La Costituzione secondo la giustizia sociale è la summa del pensiero liberale di Rosmini. Ma già vi si preannuncia la stagione del popolarismo.  È lo stesso autore  a precisare, in una nota, che questo suo «progetto di Costituzione può ugualmente applicarsi ad una forma repubblicana qualora si cangi il Re in un Presidente: le leggi proprie della società civile su cui egli si fonda sono le medesime nell’uno e nell’altro caso»[7]. A parte la preferenza di Rosmini  per il sistema elettorale censitario e talune giustificate riserve nei confronti dei partiti, dei quali, più che l’esistenza, condanna la degenerazione, egli, sin da giovane, appena venticinquenne, lasciava intravedere qualche spiraglio in senso democratico nella Politica prima (1822-1827). Il progetto di Stato, elaborato in quest’opera e destinato a prendere maggiore consistenza nella Filosofia della politica (1839),  nella Filosofia del diritto (1841-1844)  e, appunto, ne La Costituzione secondo la giustizia sociale (1848), ha tutte le caratteristiche per essere classificato come liberale e accostato al modello inglese.

Proprio nella Politica prima si riconosce la libertà dei cittadini, tanto che si raccomanda al Principe di riservare per sé appena due gradi di potere e di concedere al popolo ben otto gradi di libertà; il senso del limite è consigliato non solo ai cittadini, ma anche e soprattutto ai governanti, il cui potere non deve essere mai «assoluto e arbitrario»;  il rapporto tra chi comanda e chi ubbidisce è disciplinato da norme fondamentali di tipo costituzionale; è segnalata l’opportunità di un sistema censitario corretto con l’apertura dell’elettorato passivo ai nullatenenti purché cittadini onesti e capaci;  si tiene anche  in conto il suffragio universale per l’elezione dei giudici del Tribunale Politico, che, sul modello della Corte Suprema degli Stati Uniti d’America,  andrebbe  istituito a salvaguardia della Costituzione e a protezione dei diritti della minoranza.
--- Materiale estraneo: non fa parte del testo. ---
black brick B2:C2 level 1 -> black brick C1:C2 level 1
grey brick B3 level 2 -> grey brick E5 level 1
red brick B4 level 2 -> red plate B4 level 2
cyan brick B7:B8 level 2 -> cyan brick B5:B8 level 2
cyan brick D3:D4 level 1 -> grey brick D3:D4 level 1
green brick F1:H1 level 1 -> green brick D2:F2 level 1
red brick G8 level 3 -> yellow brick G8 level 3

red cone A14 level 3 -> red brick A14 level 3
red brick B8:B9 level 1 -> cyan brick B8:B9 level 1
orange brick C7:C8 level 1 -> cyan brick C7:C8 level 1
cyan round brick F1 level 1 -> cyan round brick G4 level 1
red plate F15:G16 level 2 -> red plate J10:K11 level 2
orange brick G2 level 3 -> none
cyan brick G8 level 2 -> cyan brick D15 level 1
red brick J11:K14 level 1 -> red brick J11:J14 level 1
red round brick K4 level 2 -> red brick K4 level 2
Tali diritti nei regimi liberaldemocratici, come alcuni anni prima era stato dimostrato da Tocqueville[8], vengono molto spesso calpestati dalla tirannide  della maggioranza[9].
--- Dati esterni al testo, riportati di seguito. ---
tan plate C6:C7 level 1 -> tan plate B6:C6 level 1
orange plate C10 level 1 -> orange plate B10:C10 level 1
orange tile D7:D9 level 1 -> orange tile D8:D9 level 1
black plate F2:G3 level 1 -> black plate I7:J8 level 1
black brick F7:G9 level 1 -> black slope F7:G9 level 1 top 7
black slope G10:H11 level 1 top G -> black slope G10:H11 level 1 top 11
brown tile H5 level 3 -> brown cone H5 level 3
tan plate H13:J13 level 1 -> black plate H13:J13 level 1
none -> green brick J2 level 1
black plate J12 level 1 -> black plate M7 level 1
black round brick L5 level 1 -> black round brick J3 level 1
Da queste teorie politiche di sicuro marchio liberale scaturirà un processo di maturazione che, comprendendo apporti di varia provenienza dottrinale e geografica, condurrà, attraverso un percorso quasi obbligato, a un concreto concetto di democrazia e, specificatamente nell’area del movimento sociale cattolico, alla nascita del popolarismo. Nel 1924, a seguito delle elezioni politiche regolate dalla Legge Acerbo, l’impatto con il regime fascista fu fatale per Luigi Sturzo e per la sua creatura. Essa, il PPI, dopo un ventennio, rinacque da sotto le ceneri della Seconda Guerra Mondiale con le vesti della Democrazia Cristiana, non del tutto legittimata da Sturzo quale eredità del popolarismo. Essa, tuttavia, almeno negli impegni programmatici, ne custodì i valori e i propositi, tanto da realizzare alleanze con autorevoli personalità del liberalismo politico contemporaneo, come Luigi Einaudi, Carlo Sforza, Giovanni Malagodi, Gaetano Martino, Valerio Zanone. Oggi, nel fermento ideologico per un rinnovamento della politica italiana, si parla anche di neopopolarismo, postulante l’opportunità di un ritorno ai contenuti sturziani aggiornati dalla più recente dottrina sociale della Chiesa. Buon segno a conferma dell’interesse per un antico progetto liberal-popolare.

 

[1] Cfr. M. d’Addio, Sturzo e Rosmini,  in AA. VV., Universalità e cultura nel pensiero di Luigi Sturzo, Atti del Convegno Internazionale di studio (Roma, Istituto Luigi Stuzo, 28-30 ottobre 1999), Soveria Mannelli, Rubbettino, 2001, p. 74. Il saggio, a firma di un attento e autorevole studioso di Sturzo e di Rosmini è illuminante per la conoscenza dei due pensatori e per un loro confronto.
[2] Ora: A. Rosmini, Filosofia del diritto, vol. 1, a cura di Rinaldo Orecchia, Padova, Cedam, 1967, n. 49, p. 191.
[3] M. d’Addio, Religione e libertà: Lamennais, Rosmini, in Storia delle dottrine politiche, vol. 2, Genova, Ecig, 1992, p. 264.
[4] Apparso anche su “Il Pungolo”, Paris, 1-15 giugno 1929. E ora in L. Sturzo, Scritti storico-politici 1926-1949, Roma, 1984, p. 36.  Nella pagina precedente Sturzo scrive anche d’essere stato lui ad avere usato per la prima volta la parola popolarismo.
[5] Ibidem.
[6] Per il testo cfr. A. Rosmini, La Costituzione secondo la giustizia sociale, in Scritti politici, con introduzione di Mario d’Addio, a cura di Umberto Muratore, Edizioni Rosminiane, Stresa, 1997. Per un’esposizione critica e i riferimenti storici cfr. M. d’ Addio, Libertà e appagamento, politica e dinamica sociale in Rosmini, cit., pp. 187-219 e bibliografia ivi riportata.
[7] Cfr. A. Rosmini, La Costituzione secondo la giustizia sociale, in Scritti politici, cit., pp. 43-249. per la nota citata v. p. 52.
[8] Tocqueville, La democrazia in America, in Scritti politici, vol. 2, cit., pp. 292-308.
[9] Cfr. A. Rosmini, Politica prima. Appendice: Frammenti della Filosofia della politica (1826-1827), a cura e con introduzione di Mario d’Addio, Istituto di Studi Filosofici – Centro Internazionale di Studi Rosminiani-Stresa, Roma, Città Nuova Editrice, 2003.